I absolutely agree with my hon. Friend about the importance of engineering. The evidence of that was shown in the spending review and the autumn statement, with enhanced support for science as well as the apprenticeship levy, which is an important structural change in the way we invest in our skills base.
Five years ago, the Chancellor said that he would rebalance the economy towards manufacturing, exports and the regions. The director-general of the British Chambers of Commerce recently said:
“None of those things have actually transpired in practice yet.”
Will the Minister tell me why not?
We are rebalancing the economy, but it is a long-term and sustained programme—indeed, it is our long-term economic plan. We have talked already today about some of the enhanced support for science, technology, engineering and mathematics and the skills base, the apprenticeship levy, and the catapult centres, which give British business access to the best in leading- edge technologies. Of course there are some things in international trade that we cannot control; for example, there was bad news again today from China. Nor can we control the world exchange rates. However, we are absolutely doing the things that we can when it comes to supporting British exporters.

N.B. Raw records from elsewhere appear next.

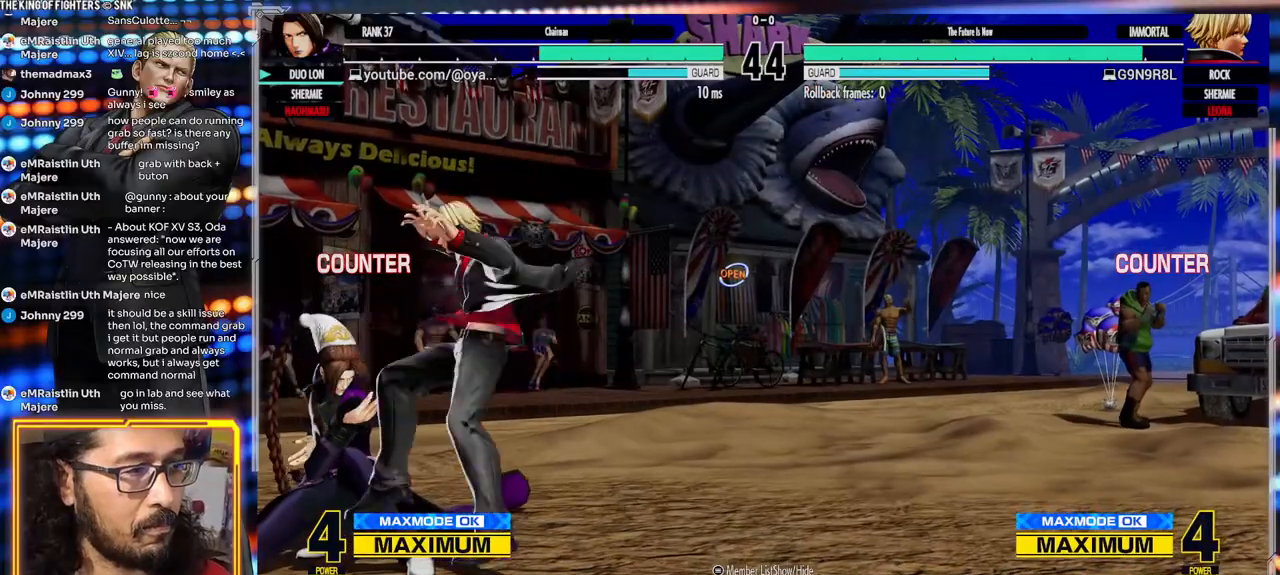
{"buttons": [], "left_stick": "down-left", "events": [[117, "X", "down"], [217, "X", "up"]]}
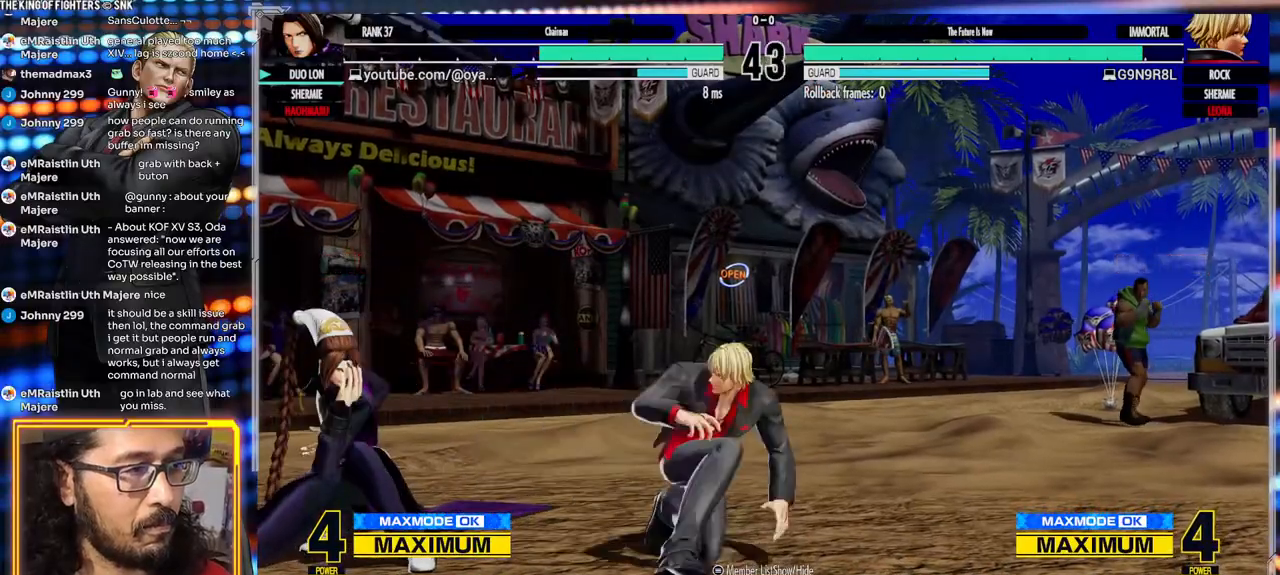
{"buttons": [], "left_stick": "down-left"}
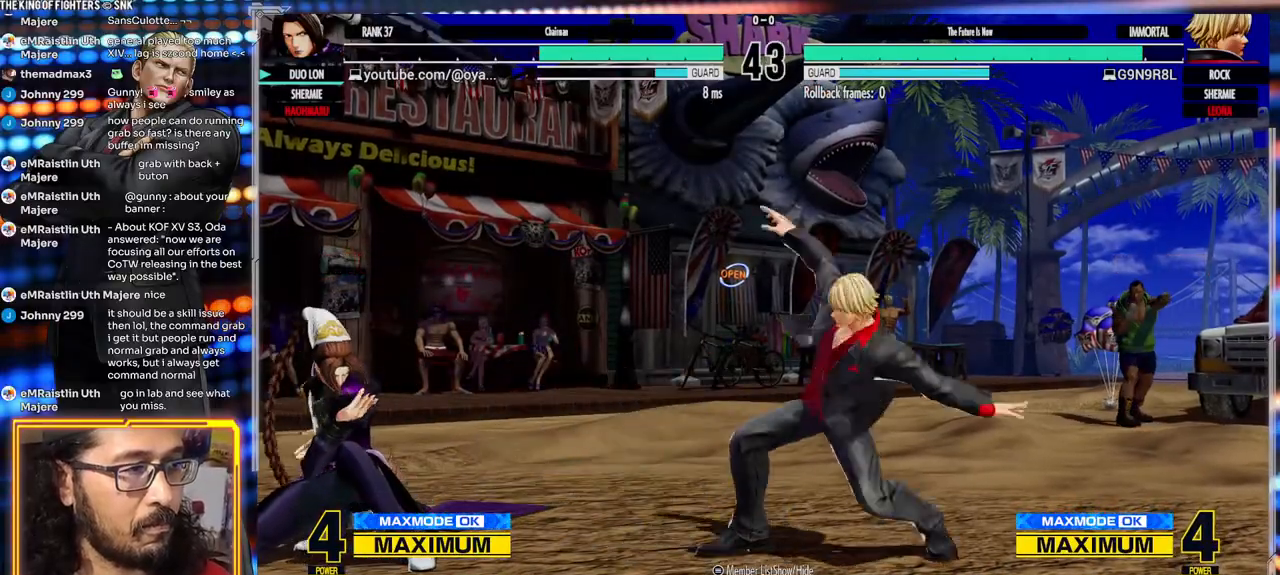
{"buttons": [], "left_stick": "down-left", "events": []}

There we go again—it is everybody’s fault but this Government’s. Here is the truth: the Chancellor promised to boost manufacturing, but instead it is in recession. Manufacturing output is now 6.1% below its pre-crisis peak and falling. The British Chamber of Commerce’s survey of firms found manufacturing close to stagnation, with export sales and orders falling. Instead of helping the sector, the Chancellor closed the Manufacturing Advisory Service in November without so much as a mention. Is it not true that British businesses and families are now paying a heavy price for this Chancellor’s failures?
That is not true. The enhancement of manufacturing is absolutely at the heart of this Government’s approach, but we should not forget that services are also a very large part—in fact a bigger part—of the economy. The overall performance of the British economy is such that we had the highest growth rate in the G7 countries in 2014 and the joint highest in 2015. We have rising real wages and more people in jobs than ever before.